NIH to Allow Preprints in Grant Application and RPPRs
In 2016, the National Institutes of Health (NIH) issued a request for information (RFI) on preprints and other interim research products, and how these might be used to "speed the dissemination and enhance the rigor" of scientific work. Following from the RFI, the NIH recently announced that the agency will allow investigators to report preprints and other interim research products in grant applications and research performance progress reports (RPPRs.)
For more information and guidance for selecting and citing interim research products, please see the NIH notice.
FASEB Releases Interactive Resource to Highlight Training Opportunities
In April, the Federation of American Societies for Experimental Biology (FASEB) released a new resource to highlight the career and professional development opportunities available to postdocs and graduate students from most of the FASEB member societies, including the Endocrine Society. The new tool, accessible via a spreadsheet that can be downloaded from the FASEB website, indicates whether a society offers a particular benefit/activity. Clicking on an icon takes you directly to the individual society’s website for more details.
The effort was a response to the 2014 National Academies report, The Postdoctoral Experience Revisited, which recommended that professional societies should do more to promote career development.
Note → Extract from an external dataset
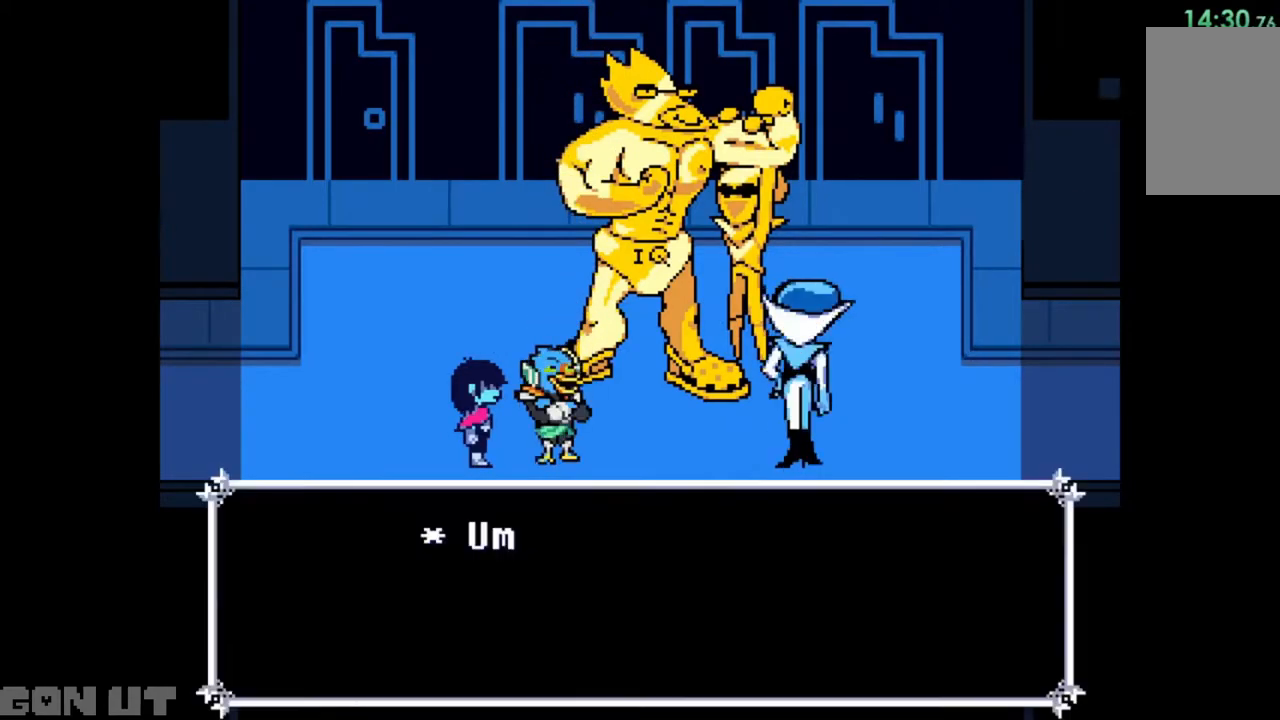
{"keys": ["c", "right"], "events": []}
FASEB staff, aware that member societies already conduct many of the recommended professional development activities, compiled these activities into a centralized resource to make it easier for trainees to identify and take advantage of the many benefits their professional societies provide.
We encourage members of the Endocrine Society to examine the resource (note – direct download of Excel spreadsheet) and share it with their colleagues and trainees.